Nationwide, every state that has adopted a shall-issue handgun carry system has maintained it, loosening initial restrictions instead of tightening them, establishing a national standard for public safety.
The first Texas law against concealed and open carry was “An Act to Regulate the Keeping and Bearing of Deadly Weapons, Law of April 12, 1871, Ch. 34, §1, 1871 Tex. Gen. Laws 25” passed as part of the Reconstruction. That law was not substantially modified until 1995.
In many ways the Texas process was typical. The push started with proposed laws in 1983, 1985, 1987 and 1989 (the Texas Legislature meeting only on odd-numbered years). The 1991 attempt came closer to passing, but failed to gain enough support in the Legislature, and was amended to death.
73rd Legislature, 1993
In 1993 CHL returned again, and this time the big state media let loose with the typical “blood in the streets” predictions, both in quotes of anti-gunners and echoed on the opinion pages. They called for the people to contact their legislators. The People did, and popular support for the law caught the media by surprise.
Then Governor Ann Richards weighed in with the news that she would veto any CHL law the legislature passed. Politically, that should have been the end, but popular support would not let the issue die.
Trying to find something the governor would sign, the 73rd Legislature ended up passing a law that only called for a statewide referendum on CHL, not authorizing anyone to actually set up any program. Governor Richards vetoed it anyway, saying that the people of Texas didn’t need to vote on something like licensed concealed carry.
74th Legislature, 1995
Two years later the 74th Legislature passed Senate Bill 60, and the new Governor George W. Bush fulfilled a campaign promise to sign the first Texas “Concealed Handgun License” bill.
Throughout the long struggle to get a concealed handgun law passed for Texas there were a number of people who risked their political lives to accomplish what many thought might be an impossible task. Two stand out.
One is Texas Senator Jerry Patterson, who sponsored and shepherded a number of the bills, including the successful 1995 effort and the equally important 1997 revision.
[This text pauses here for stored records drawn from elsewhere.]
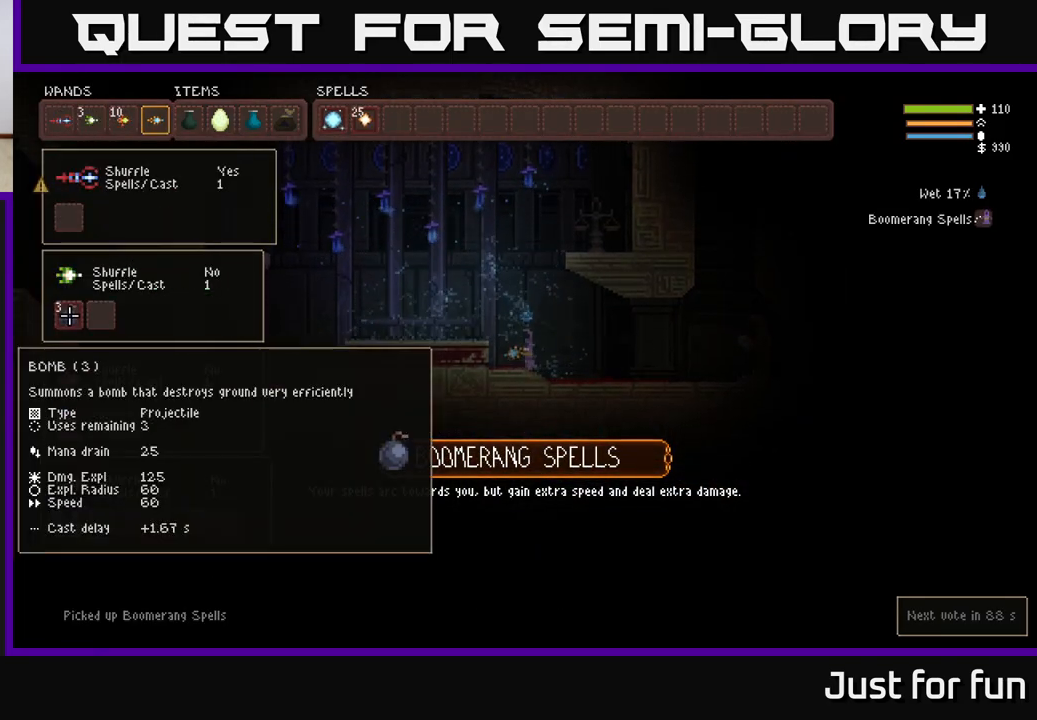
{"buttons": [], "left_stick": "center", "right_stick": "center", "events": [[333, "DPAD_UP", "down"], [450, "DPAD_UP", "up"]]}
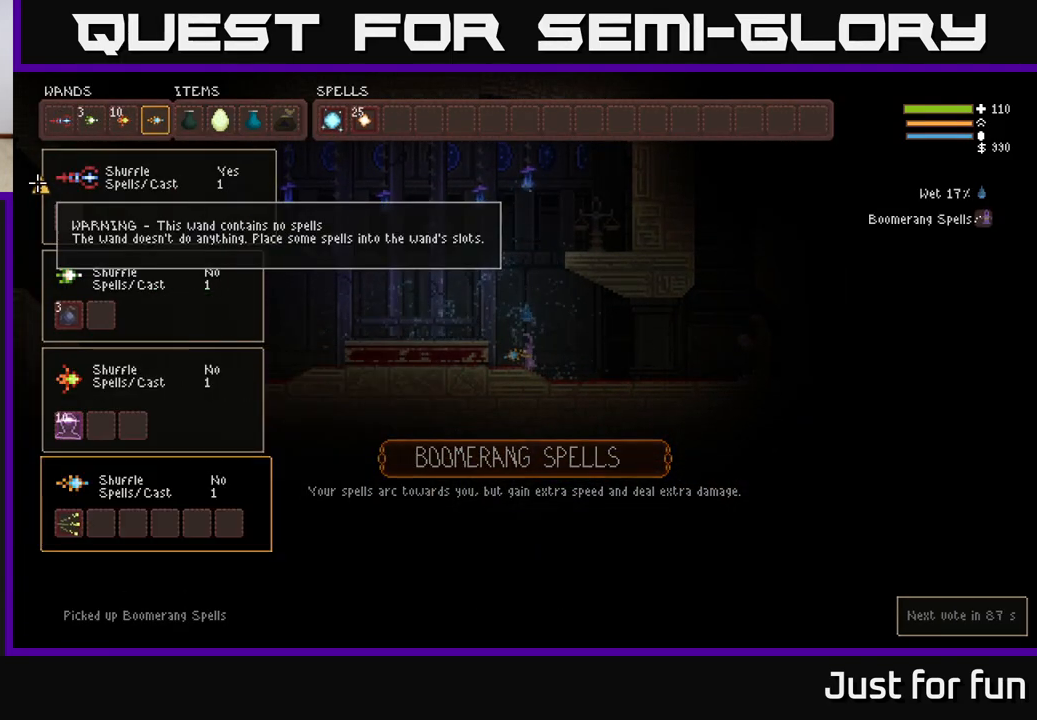
{"buttons": [], "left_stick": "center", "right_stick": "center", "events": [[267, "DPAD_RIGHT", "down"], [383, "DPAD_RIGHT", "up"]]}
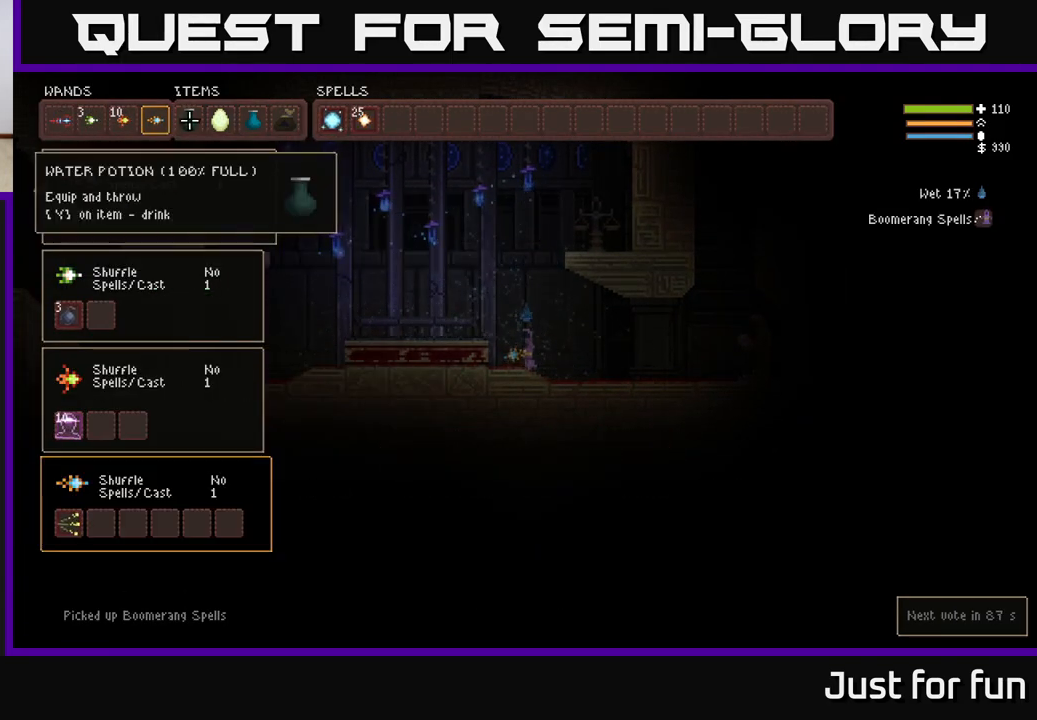
{"buttons": [], "left_stick": "center", "right_stick": "center", "events": [[50, "DPAD_RIGHT", "down"], [133, "DPAD_RIGHT", "up"], [283, "DPAD_RIGHT", "down"], [383, "DPAD_RIGHT", "up"]]}
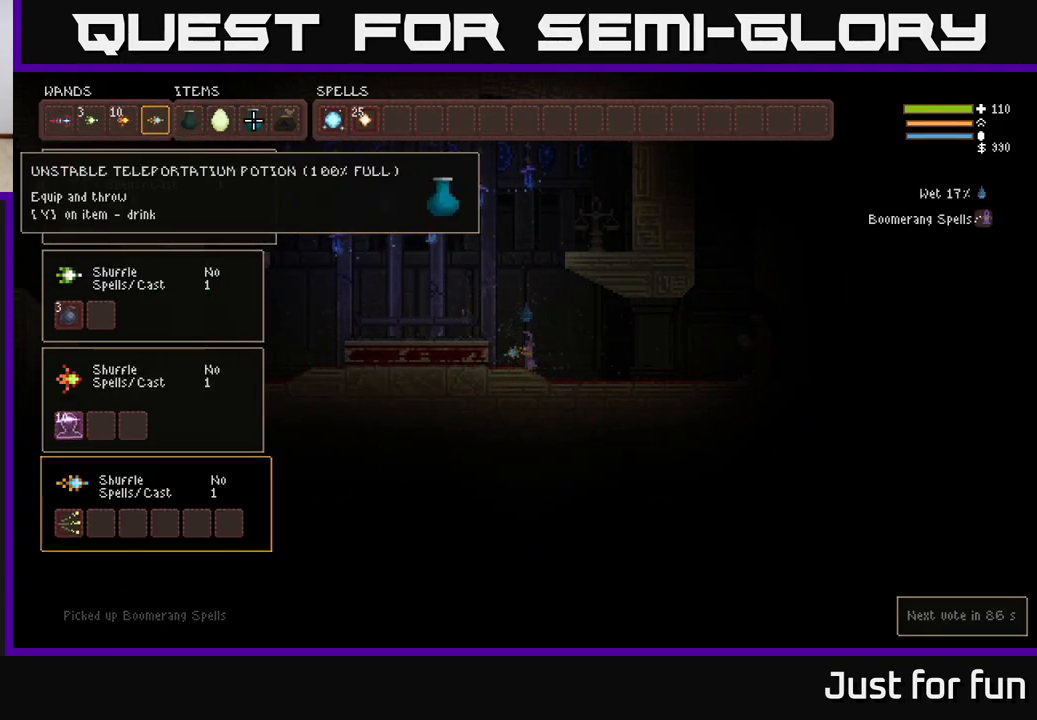
{"buttons": [], "left_stick": "center", "right_stick": "center", "events": [[200, "DPAD_LEFT", "down"], [317, "DPAD_LEFT", "up"]]}
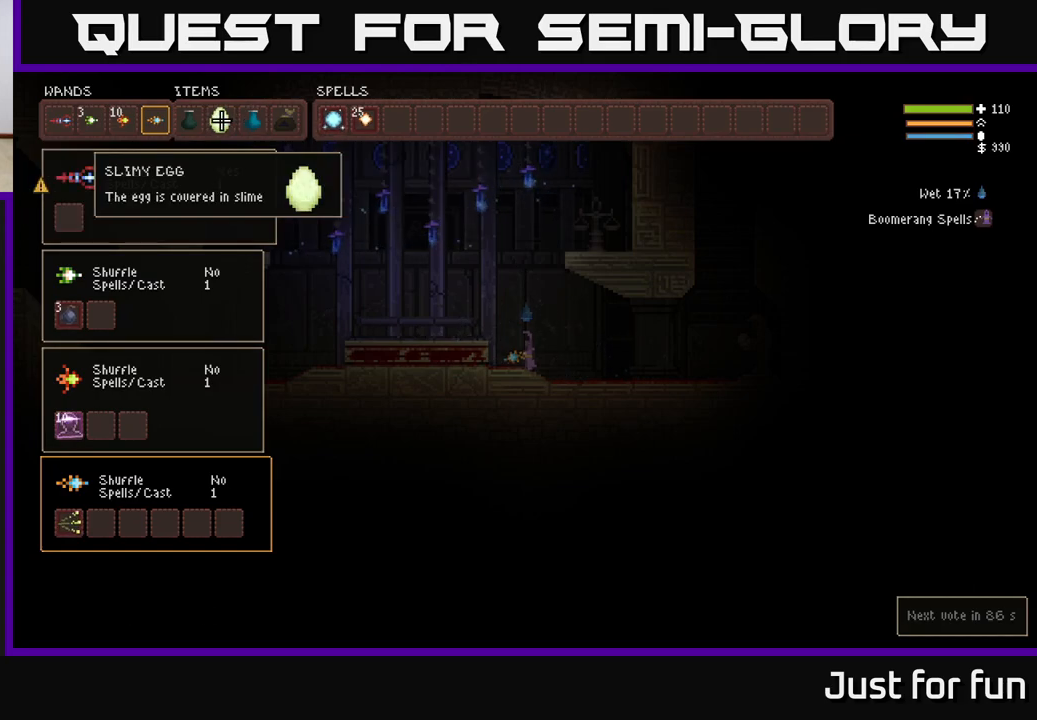
{"buttons": [], "left_stick": "center", "right_stick": "center", "events": []}
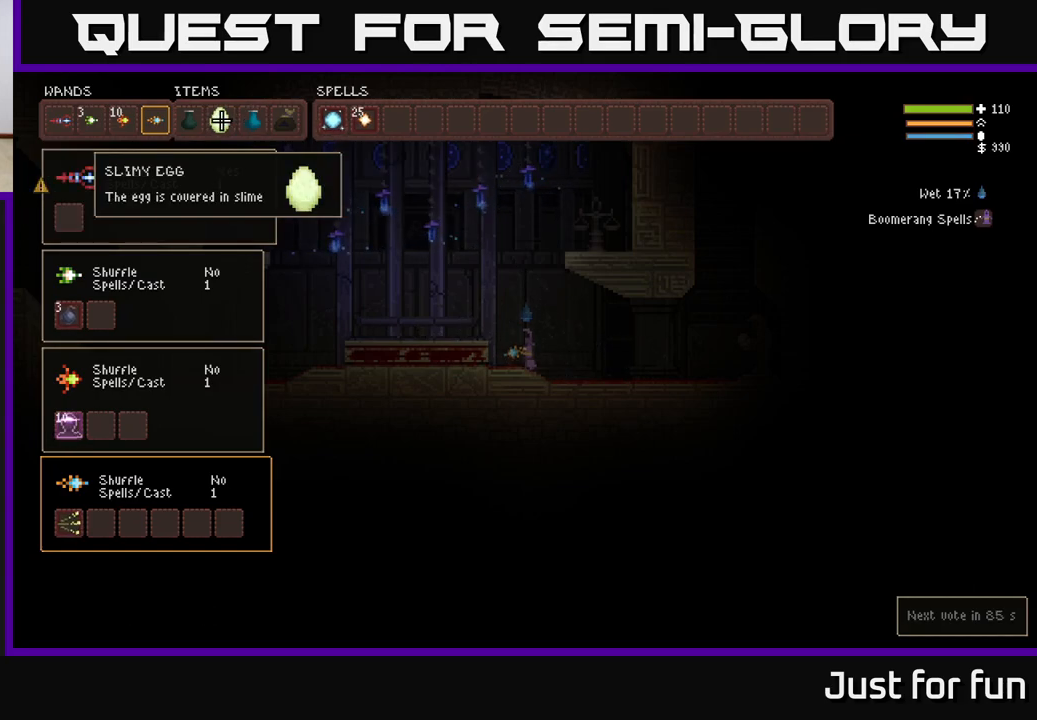
{"buttons": [], "left_stick": "center", "right_stick": "center", "events": []}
The other is Suzanna Gratia, who rose from losing both parents in the 1991 mass-killing in Killeen, to provide essential testimony at a critical time. As Suzanna Gratia-Hupp she became a Representative in the Texas Legislature and served several terms, always speaking up for gun owners.
The law went into effect September 1, giving the Texas Department of Public Safety about three months to write all the procedures, design the paperwork, and train enough Qualified Instructors to teach the required course DPS wrote. They did it.
About 2,000 newly-minted Qualified Handgun Instructors began teaching the ten-to-fifteen-hour CHL new-license class September 1, facing an initial flood of about 200,000 applicants. The new concealed handgun licensees started legally carrying January 1, 1996. It was anticlimactic, when the predicted bloodbath failed to materialize.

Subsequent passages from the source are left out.